Instructions:
• a. Rewrite everything from "To every Greek, however, the" down to "their literary traditions." in the passage on Jason, replacing "Golden Fleece" with "sacred fleece".
• b. According to the passage on Jason, which particular transformation does the story of Jason and the Argonauts deal with?

Exercise text:

■ ■ ■ ■ ■ ■ ■

To every Greek, however, the name Jason was as specific as the name Elvis is to us, and referred unmistakably to Jason the Argonaut, famous for obtaining the Golden Fleece, and sailing all over the known world together with his Argonauts, including the Dioscuri, to "heal the nations" in the words of John the Revelator (Revelation 22:2), or at least their governments and their literary traditions.
The story of Jason and the Argonauts, like the Bible, deals predominantly with the natural evolution of information technology, and particularly the transformation of the Semitic alphabet into the Greek one (which allowed Homer to immortalize the epics he is famous for but which had long existed in the oral tradition of vulnerable human memories; see Psalm 16:10) and the general art of writing (see our articles on YHWH, Logos and Philistine).

■ ■ ■ ■ ■ ■ ■

Bounding boxes with keypoints:
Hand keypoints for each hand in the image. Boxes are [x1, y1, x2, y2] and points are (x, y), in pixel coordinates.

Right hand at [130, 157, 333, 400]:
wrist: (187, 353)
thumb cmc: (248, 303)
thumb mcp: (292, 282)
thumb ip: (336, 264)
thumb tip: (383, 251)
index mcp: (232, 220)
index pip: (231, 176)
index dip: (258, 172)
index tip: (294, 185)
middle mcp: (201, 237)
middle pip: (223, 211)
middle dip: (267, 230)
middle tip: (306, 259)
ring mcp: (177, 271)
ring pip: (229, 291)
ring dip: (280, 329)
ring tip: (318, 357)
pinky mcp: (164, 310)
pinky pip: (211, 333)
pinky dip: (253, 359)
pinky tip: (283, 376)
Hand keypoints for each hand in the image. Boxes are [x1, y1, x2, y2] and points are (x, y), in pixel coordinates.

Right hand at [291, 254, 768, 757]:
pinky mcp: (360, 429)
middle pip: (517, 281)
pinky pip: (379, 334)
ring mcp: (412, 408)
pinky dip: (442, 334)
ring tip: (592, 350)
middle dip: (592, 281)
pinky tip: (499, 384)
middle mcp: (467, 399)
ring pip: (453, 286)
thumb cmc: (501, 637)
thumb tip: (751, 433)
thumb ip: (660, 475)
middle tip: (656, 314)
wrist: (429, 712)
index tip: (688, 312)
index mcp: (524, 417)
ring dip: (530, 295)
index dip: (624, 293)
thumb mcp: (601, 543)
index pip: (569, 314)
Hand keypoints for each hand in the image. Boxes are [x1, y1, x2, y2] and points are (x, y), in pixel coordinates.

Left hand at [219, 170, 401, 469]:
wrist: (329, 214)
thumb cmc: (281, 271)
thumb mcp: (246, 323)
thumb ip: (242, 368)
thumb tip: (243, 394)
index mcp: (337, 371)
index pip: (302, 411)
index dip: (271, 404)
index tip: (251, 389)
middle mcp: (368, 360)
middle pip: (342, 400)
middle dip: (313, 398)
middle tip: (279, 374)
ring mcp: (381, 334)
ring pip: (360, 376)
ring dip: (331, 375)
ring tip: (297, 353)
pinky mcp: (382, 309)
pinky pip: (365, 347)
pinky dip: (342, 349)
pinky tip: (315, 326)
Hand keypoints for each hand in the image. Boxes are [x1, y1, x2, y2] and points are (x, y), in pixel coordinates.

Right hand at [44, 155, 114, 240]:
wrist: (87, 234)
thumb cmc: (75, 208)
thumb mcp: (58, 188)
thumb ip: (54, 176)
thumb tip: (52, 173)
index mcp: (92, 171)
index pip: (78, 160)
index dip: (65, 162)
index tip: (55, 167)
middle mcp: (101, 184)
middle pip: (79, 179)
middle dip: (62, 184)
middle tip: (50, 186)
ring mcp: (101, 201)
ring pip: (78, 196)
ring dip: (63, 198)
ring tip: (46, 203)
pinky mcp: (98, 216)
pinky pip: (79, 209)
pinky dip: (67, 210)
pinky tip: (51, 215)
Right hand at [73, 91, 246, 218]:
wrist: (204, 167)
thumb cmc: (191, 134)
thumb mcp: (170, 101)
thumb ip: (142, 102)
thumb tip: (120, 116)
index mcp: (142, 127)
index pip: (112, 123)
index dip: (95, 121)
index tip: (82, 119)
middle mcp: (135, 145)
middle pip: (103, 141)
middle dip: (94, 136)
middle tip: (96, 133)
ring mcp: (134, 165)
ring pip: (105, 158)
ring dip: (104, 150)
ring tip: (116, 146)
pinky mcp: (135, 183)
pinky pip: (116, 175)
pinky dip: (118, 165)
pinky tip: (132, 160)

■ ■ ■ ■ ■ ■ ■

Answers:
• a.
To every Greek, however, the name Jason was as specific as the name Elvis is to us, and referred unmistakably to Jason the Argonaut, famous for obtaining the sacred fleece, and sailing all over the known world together with his Argonauts, including the Dioscuri, to "heal the nations" in the words of John the Revelator (Revelation 22:2), or at least their governments and their literary traditions.

• b. The transformation of the Semitic alphabet into the Greek one.